*EXERCISE*: From the data below, restate every line word for word.

*DATA EXCERPT*:

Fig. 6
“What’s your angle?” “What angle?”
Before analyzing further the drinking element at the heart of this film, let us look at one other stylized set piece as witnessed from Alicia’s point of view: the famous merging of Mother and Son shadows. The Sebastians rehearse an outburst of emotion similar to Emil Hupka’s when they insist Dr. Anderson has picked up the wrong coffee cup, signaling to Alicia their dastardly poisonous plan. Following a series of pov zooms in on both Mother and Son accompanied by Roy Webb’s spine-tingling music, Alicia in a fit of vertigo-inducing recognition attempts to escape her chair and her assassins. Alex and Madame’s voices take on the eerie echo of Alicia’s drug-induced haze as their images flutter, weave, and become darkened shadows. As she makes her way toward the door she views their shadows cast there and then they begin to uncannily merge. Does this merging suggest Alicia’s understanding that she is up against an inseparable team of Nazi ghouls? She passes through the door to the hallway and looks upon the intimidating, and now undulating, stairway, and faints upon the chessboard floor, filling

*EXERCISE SOLUTION*:
Fig. 6
“What’s your angle?” “What angle?”
Before analyzing further the drinking element at the heart of this film, let us look at one other stylized set piece as witnessed from Alicia’s point of view: the famous merging of Mother and Son shadows. The Sebastians rehearse an outburst of emotion similar to Emil Hupka’s when they insist Dr. Anderson has picked up the wrong coffee cup, signaling to Alicia their dastardly poisonous plan. Following a series of pov zooms in on both Mother and Son accompanied by Roy Webb’s spine-tingling music, Alicia in a fit of vertigo-inducing recognition attempts to escape her chair and her assassins. Alex and Madame’s voices take on the eerie echo of Alicia’s drug-induced haze as their images flutter, weave, and become darkened shadows. As she makes her way toward the door she views their shadows cast there and then they begin to uncannily merge. Does this merging suggest Alicia’s understanding that she is up against an inseparable team of Nazi ghouls? She passes through the door to the hallway and looks upon the intimidating, and now undulating, stairway, and faints upon the chessboard floor, filling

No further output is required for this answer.